== Segment start ==

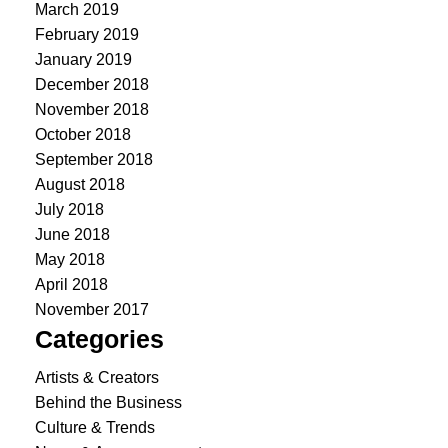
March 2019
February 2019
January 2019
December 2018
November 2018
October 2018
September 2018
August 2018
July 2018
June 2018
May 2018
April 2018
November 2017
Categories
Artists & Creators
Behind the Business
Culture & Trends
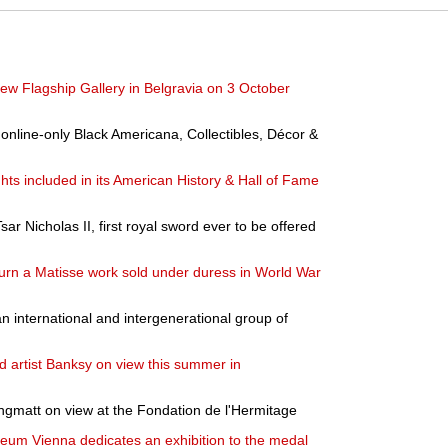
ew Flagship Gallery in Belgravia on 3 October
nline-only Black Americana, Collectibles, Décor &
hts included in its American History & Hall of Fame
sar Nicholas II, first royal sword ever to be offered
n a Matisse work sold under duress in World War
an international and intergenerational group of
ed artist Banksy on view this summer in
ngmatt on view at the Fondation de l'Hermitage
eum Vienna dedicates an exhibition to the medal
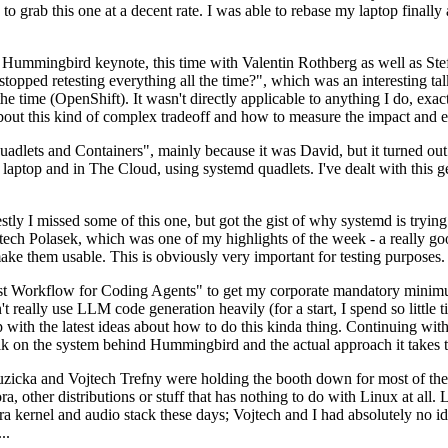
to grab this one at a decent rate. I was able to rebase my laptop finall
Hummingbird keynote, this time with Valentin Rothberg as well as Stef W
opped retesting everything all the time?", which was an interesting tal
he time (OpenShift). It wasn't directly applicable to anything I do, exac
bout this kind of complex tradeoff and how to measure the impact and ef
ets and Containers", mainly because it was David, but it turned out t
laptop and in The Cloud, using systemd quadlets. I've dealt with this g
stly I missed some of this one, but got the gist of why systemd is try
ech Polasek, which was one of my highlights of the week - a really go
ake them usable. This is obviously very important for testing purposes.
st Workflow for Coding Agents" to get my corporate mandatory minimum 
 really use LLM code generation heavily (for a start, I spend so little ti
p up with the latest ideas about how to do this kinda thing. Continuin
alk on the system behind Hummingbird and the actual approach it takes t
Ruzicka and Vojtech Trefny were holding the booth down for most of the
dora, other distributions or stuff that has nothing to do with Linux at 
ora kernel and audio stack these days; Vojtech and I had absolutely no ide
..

== Segment end ==

_Directions for this task_:
Exact lines, nothing more: output the one with "hts included in" and every later line through the end of the data, skipping pictures.

_Exercise output_:
hts included in its American History & Hall of Fame
sar Nicholas II, first royal sword ever to be offered
n a Matisse work sold under duress in World War
an international and intergenerational group of
ed artist Banksy on view this summer in
ngmatt on view at the Fondation de l'Hermitage
eum Vienna dedicates an exhibition to the medal
to grab this one at a decent rate. I was able to rebase my laptop finall
Hummingbird keynote, this time with Valentin Rothberg as well as Stef W
opped retesting everything all the time?", which was an interesting tal
he time (OpenShift). It wasn't directly applicable to anything I do, exac
bout this kind of complex tradeoff and how to measure the impact and ef
ets and Containers", mainly because it was David, but it turned out t
laptop and in The Cloud, using systemd quadlets. I've dealt with this g
stly I missed some of this one, but got the gist of why systemd is try
ech Polasek, which was one of my highlights of the week - a really go
ake them usable. This is obviously very important for testing purposes.
st Workflow for Coding Agents" to get my corporate mandatory minimum 
 really use LLM code generation heavily (for a start, I spend so little ti
p up with the latest ideas about how to do this kinda thing. Continuin
alk on the system behind Hummingbird and the actual approach it takes t
Ruzicka and Vojtech Trefny were holding the booth down for most of the
dora, other distributions or stuff that has nothing to do with Linux at 
ora kernel and audio stack these days; Vojtech and I had absolutely no ide
..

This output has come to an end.